Jerominski: And the one thing you were talking about, like being overburdened with the amount of work — you’re supposed to sterilize between each patient. But if I have tons of work and I have one technician or two technicians in a place that has hundreds of prescriptions and hundreds of vaccine appointments for the day, that’s going to be one of those things — you’re not really going to thoroughly sanitize in between each patient.
Faust: If I heard you correctly, it’s that you have pharmacists and techs who are keeping the public safe and then they’re being overworked, and on top of that, oh we’re going to run a vaccine clinic here. So they’re getting pulled out in multiple directions. But people love to get their vaccine at the pharmacy.
My question for you is: do you think that it’s just a matter of yeah, it can happen at the pharmacy, but you have to staff for it differently? Or do you feel like, no, it’s the wrong place for it?
Jerominski: Yeah, that. You’re exactly right. I want pharmacists to practice at the top of their license.

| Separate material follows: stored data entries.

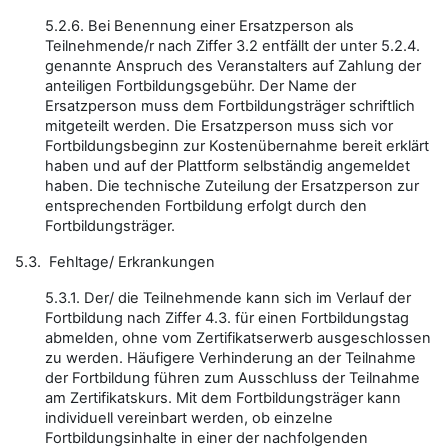
5.2.6. Bei Benennung einer Ersatzperson als
Teilnehmende/r nach Ziffer 3.2 entfällt der unter 5.2.4.
genannte Anspruch des Veranstalters auf Zahlung der
anteiligen Fortbildungsgebühr. Der Name der
Ersatzperson muss dem Fortbildungsträger schriftlich
mitgeteilt werden. Die Ersatzperson muss sich vor
Fortbildungsbeginn zur Kostenübernahme bereit erklärt
haben und auf der Plattform selbständig angemeldet
haben. Die technische Zuteilung der Ersatzperson zur
entsprechenden Fortbildung erfolgt durch den
Fortbildungsträger.
5.3. Fehltage/ Erkrankungen
5.3.1. Der/ die Teilnehmende kann sich im Verlauf der
Fortbildung nach Ziffer 4.3. für einen Fortbildungstag
abmelden, ohne vom Zertifikatserwerb ausgeschlossen
zu werden. Häufigere Verhinderung an der Teilnahme
der Fortbildung führen zum Ausschluss der Teilnahme
am Zertifikatskurs. Mit dem Fortbildungsträger kann
individuell vereinbart werden, ob einzelne
Fortbildungsinhalte in einer der nachfolgenden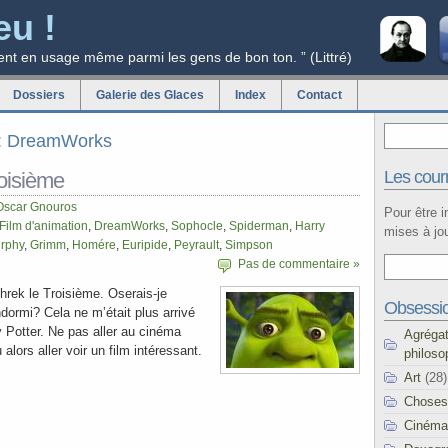
eu !
ent en usage même parmi les gens de bon ton. ” (Littré)
Dossiers
Galerie des Glaces
Index
Contact
ag: DreamWorks
Les courr
roisième
Oscar Gnouros
Pour être 
Film d'animation
,
DreamWorks
,
Sophocle
,
Spiderman
,
Harry
mises à jou
rphy
,
Grimm
,
Homére
,
Euripide
,
Peyrault
,
Simpson
Pas de commentaire »
Shrek le Troisième. Oserais-je
Obsessi
dormi? Cela ne m’était plus arrivé
 Potter. Ne pas aller au cinéma
Agréga
lors aller voir un film intéressant.
philoso
Art
(28)
Choses
Cinéma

I want them to be able to do any of these things, not just vaccinating, but you do need to staff appropriately.
I mean, they’re always trying to innovate, to be able to do more quickly, like virtual verification, when you have pharmacists remote verifying prescriptions. That I’m totally against. It doesn’t matter how quickly you can do it, checking prescriptions is tactile. You understand if you’re holding a prescription in your hand whether there are 90 pills in there sometimes or 30. So medication errors can occur a lot easier under virtual verification. That’s just one little thing.
I would love to do all those things if they staffed appropriately. And it’s not just those two main tasks and vaccinating — sorry, my dog’s barking in the background.

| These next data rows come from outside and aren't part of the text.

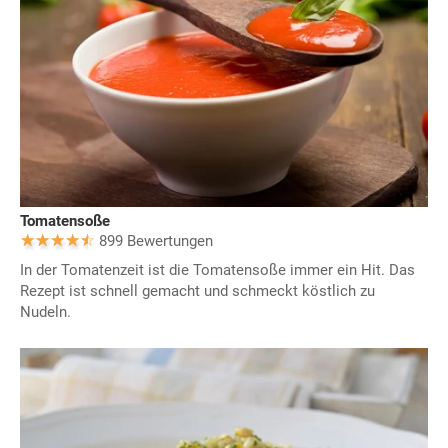
Tomatensoße
899 Bewertungen
In der Tomatenzeit ist die Tomatensoße immer ein Hit. Das
Rezept ist schnell gemacht und schmeckt köstlich zu
Nudeln.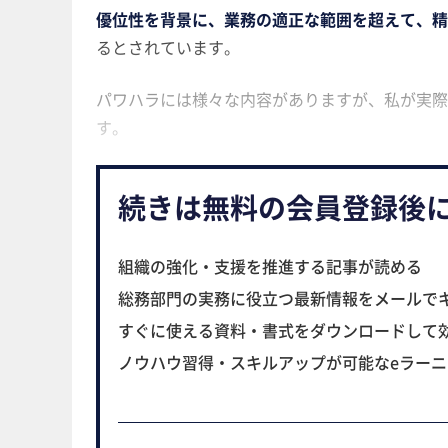
優位性を背景に、業務の適正な範囲を超えて、精
るとされています。
パワハラには様々な内容がありますが、私が実際
す。
続きは無料の会員登録後
組織の強化・支援を推進する記事が読める
総務部門の実務に役立つ最新情報をメールで
すぐに使える資料・書式をダウンロードして
ノウハウ習得・スキルアップが可能なeラー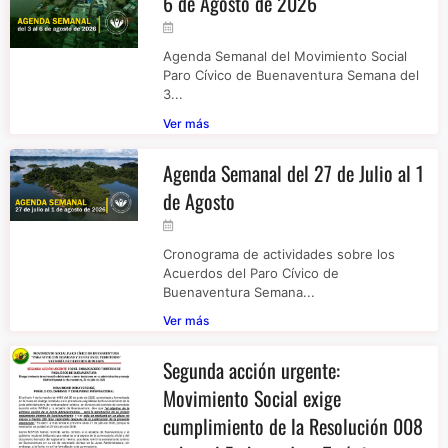
6 de Agosto de 2026
Agenda Semanal del Movimiento Social
Paro Cívico de Buenaventura Semana del
3...
Ver más
Agenda Semanal del 27 de Julio al 1
de Agosto
Cronograma de actividades sobre los
Acuerdos del Paro Cívico de
Buenaventura Semana...
Ver más
Segunda acción urgente:
Movimiento Social exige
cumplimiento de la Resolución 008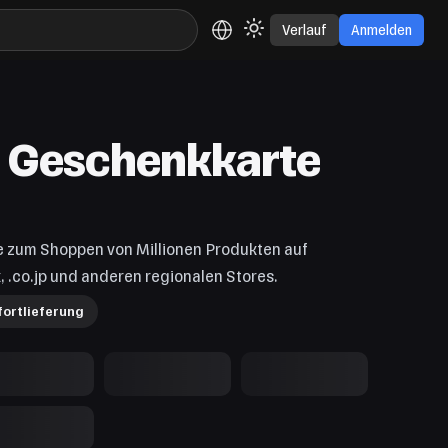
Verlauf
Anmelden
 Geschenkkarte
zum Shoppen von Millionen Produkten auf
, .co.jp und anderen regionalen Stores.
fortlieferung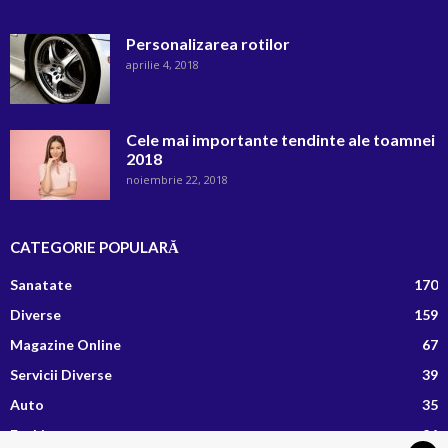
Personalizarea rotilor
aprilie 4, 2018
Cele mai importante tendinte ale toamnei
2018
noiembrie 22, 2018
CATEGORIE POPULARĂ
Sanatate
170
Diverse
159
Magazine Online
67
Servicii Diverse
39
Auto
35
Fashion
26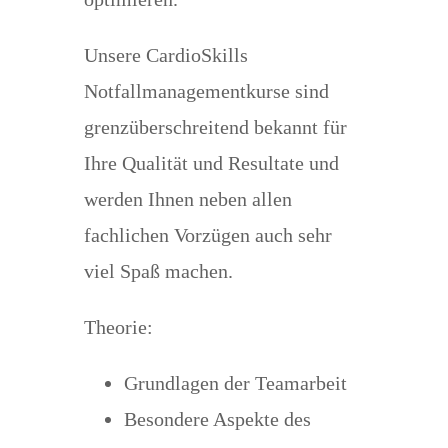
Unsere CardioSkills
Notfallmanagementkurse sind
grenzüberschreitend bekannt für
Ihre Qualität und Resultate und
werden Ihnen neben allen
fachlichen Vorzügen auch sehr
viel Spaß machen.
Theorie:
Grundlagen der Teamarbeit
Besondere Aspekte des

Faust: That’s a very passionate dog you’ve got. They agree.
Jerominski: So vaccinating and checking prescriptions, but they have all these other ancillary duties that increase their bottom line, but don’t do much to help with the workload that’s there. PCQ [patient care queue] calls trying to hound patients to come pick up prescriptions before they have to return them, save a trip where they try to sync all their prescriptions, medication therapy management — which I’m all for, but that’s another thing is we have to have time allocated to do those things.
But Walgreens just wants as much revenue as possible with as little investment in resources and personnel to do that.
Faust: Alright. Outstanding. I’ll just say safety is number one and people take it for granted, but they miss it when it’s gone. So thank you for the advocacy.